Note
Ophyd async is included on a provisional basis until the v1.0 release and may change API on minor release numbers before then
Write Tests for Devices#
Testing ophyd-async devices using tools like mocking, patching, and fixtures can become complicated very quickly. The library provides several utilities to make it easier.
Async Tests#
pytest-asyncio is required for async tests. It is should be included as a dev dependency of your project. Tests can either be decorated with @pytest.mark.asyncio
or the project can be automatically configured to detect async tests.
# pyproject.toml
[tool.pytest.ini_options]
...
asyncio_mode = "auto"
Mock Backend#
Ophyd devices initialized with a mock backend behave in a similar way to mocks, without requiring you to mock out all the dependencies and internals. The DeviceCollector
can initialize any number of devices, and their signals and sub-devices (recursively), with a mock backend.
@pytest.fixture
async def mock_sensor() -> demo.Sensor:
async with DeviceCollector(mock=True):
mock_sensor = demo.Sensor("MOCK:SENSOR:")
# Signals connected here
assert mock_sensor.name == "mock_sensor"
return mock_sensor
Mock Utility Functions#
Mock signals behave as simply as possible, holding a sensible default value when initialized and retaining any value (in memory) to which they are set.

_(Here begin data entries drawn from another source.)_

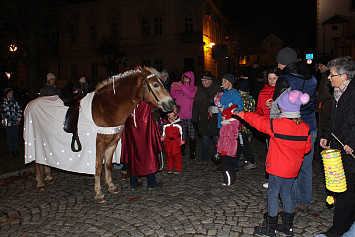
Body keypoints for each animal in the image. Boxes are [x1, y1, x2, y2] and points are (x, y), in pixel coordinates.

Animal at [24, 66, 175, 202]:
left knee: (43, 160)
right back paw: (40, 183)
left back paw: (48, 177)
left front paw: (111, 186)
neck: (106, 108)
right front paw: (99, 193)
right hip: (34, 139)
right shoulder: (98, 145)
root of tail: (30, 104)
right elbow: (97, 168)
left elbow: (107, 165)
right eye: (155, 85)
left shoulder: (113, 143)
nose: (171, 104)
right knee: (36, 162)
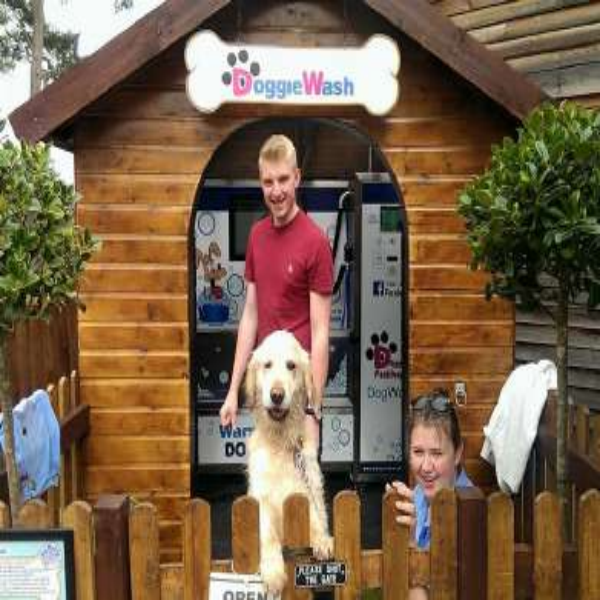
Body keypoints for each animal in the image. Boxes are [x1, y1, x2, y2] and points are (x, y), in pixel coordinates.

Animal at [246, 330, 336, 592]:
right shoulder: (261, 499)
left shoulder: (306, 489)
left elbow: (316, 516)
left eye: (291, 365)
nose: (277, 395)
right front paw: (274, 571)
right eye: (267, 365)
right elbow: (267, 534)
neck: (282, 442)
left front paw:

This model breaks down in the case of read-only signals, which cannot be set because there is an expectation of some external device setting them in the real world. There is a utility function, set_mock_value
, to mock-set values for mock signals, including read-only ones.

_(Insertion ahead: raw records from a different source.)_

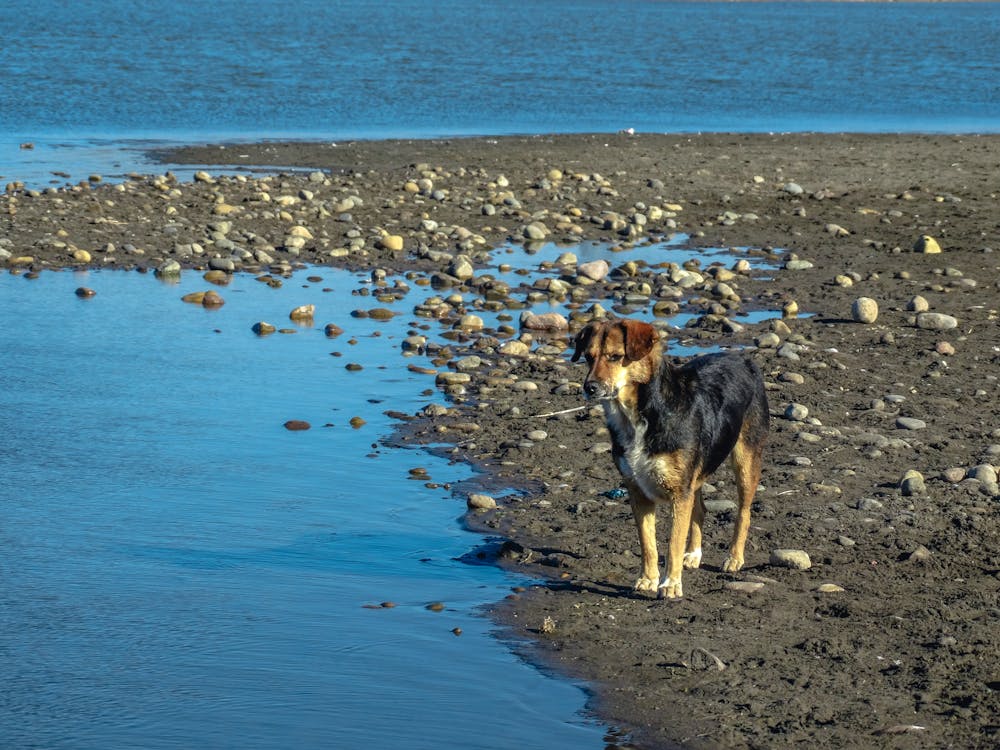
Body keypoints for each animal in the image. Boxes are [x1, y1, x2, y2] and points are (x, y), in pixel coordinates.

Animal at [576, 320, 768, 604]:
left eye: (615, 356)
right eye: (588, 357)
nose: (590, 387)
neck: (638, 415)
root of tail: (743, 358)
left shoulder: (679, 493)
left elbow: (673, 542)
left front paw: (670, 584)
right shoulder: (638, 491)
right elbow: (648, 543)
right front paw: (647, 580)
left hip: (745, 460)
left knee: (743, 512)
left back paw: (734, 557)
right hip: (694, 474)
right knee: (700, 509)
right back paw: (694, 554)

In addition this example also utilizes helper functions like assert_reading
and assert_value
to ensure the validity of device readings and values. For more information see: API.core
async def test_sensor_reading_shows_value(mock_sensor: demo.Sensor):
# Check default value
await assert_value(mock_sensor.value, pytest.approx(0.0))

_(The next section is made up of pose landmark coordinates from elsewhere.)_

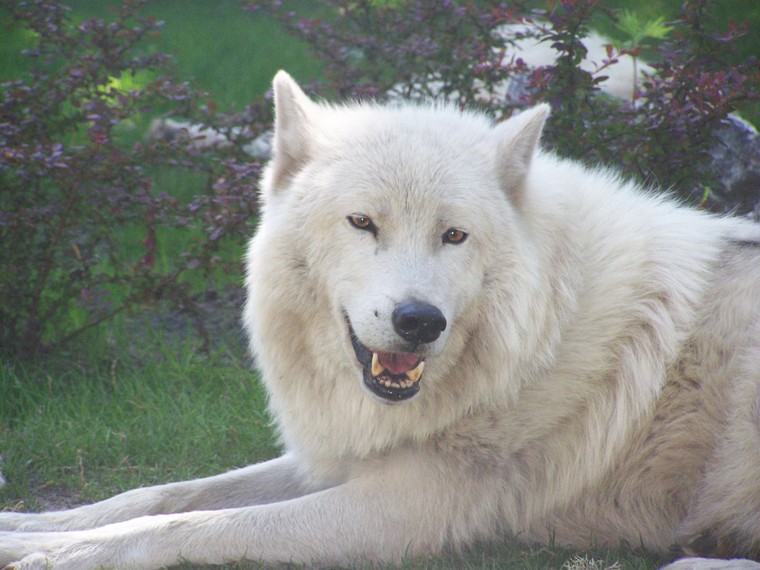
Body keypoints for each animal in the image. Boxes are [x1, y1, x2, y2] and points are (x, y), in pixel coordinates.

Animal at [2, 71, 760, 569]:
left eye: (454, 236)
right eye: (363, 223)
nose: (419, 320)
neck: (540, 338)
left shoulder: (400, 510)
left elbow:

assert (await mock_sensor.value.get_value()) == pytest.approx(0.0)
await assert_reading(
mock_sensor,
{
"mock_sensor-value": {
"value": 0.0,
"alarm_severity": 0,
"timestamp": ANY,
}
},
)
# Check different value
set_mock_value(mock_sensor.value, 5.0)
await assert_reading(
mock_sensor,
{
"mock_sensor-value": {
"value": 5.0,
"timestamp": ANY,
"alarm_severity": 0,
}
},
)
Given that the mock signal holds a unittest.mock.Mock
object you can retrieve this object and assert that the device has been set correctly using get_mock_put
. You are also free to use any other behaviour that unittest.mock.Mock
provides, such as in this example which sets the parent of the mock to allow ordering across signals to be asserted:
async def test_retrieve_mock_and_assert(mock_mover: demo.Mover):
mover_setpoint_mock = get_mock_put(mock_mover.setpoint)
await mock_mover.setpoint.set(10)
mover_setpoint_mock.assert_called_once_with(10, wait=ANY)
# Assert that velocity is set before move
mover_velocity_mock = get_mock_put(mock_mover.velocity)
parent_mock = Mock()
parent_mock.attach_mock(mover_setpoint_mock, "setpoint")
parent_mock.attach_mock(mover_velocity_mock, "velocity")
await mock_mover.velocity.set(100)
await mock_mover.setpoint.set(67)
assert parent_mock.mock_calls == [
call.velocity(100, wait=True),
call.setpoint(67, wait=True),
]
There are several other test utility functions:
Use callback_on_mock_put
, for hooking in logic when a mock value changes (e.g. because someone puts to it). This can be called directly, or used as a context, with the callbacks ending after exit.
async def test_mover_stopped(mock_mover: demo.Mover):
callbacks = []
callback_on_mock_put(
mock_mover.stop_, lambda v, *args, **kwargs: callbacks.append(v)
)
await mock_mover.stop()
assert callbacks == [None]
Testing a Device in a Plan with the RunEngine#
async def test_sensor_in_plan(RE: RunEngine, mock_sensor: demo.Sensor):
"""Tests mock sensor behavior within a RunEngine plan.
This test verifies that the sensor emits the expected documents
when used in plan(count).
"""
docs = defaultdict(list)
def capture_emitted(name, doc):
docs[name].append(doc)
RE(bp.count([mock_sensor], num=2), capture_emitted)
assert_emitted(docs, start=1, descriptor=1, event=2, stop=1)
This test verifies that the sim_sensor behaves as expected within a plan. The plan we use here is a count
, which takes a specified number of readings from the sim_sensor
. Since we set the repeat
to two in this test, the sensor should emit two “event” documents along with “start”, “stop” and “descriptor” documents. Finally, we use the helper function assert_emitted
to confirm that the emitted documents match our expectations.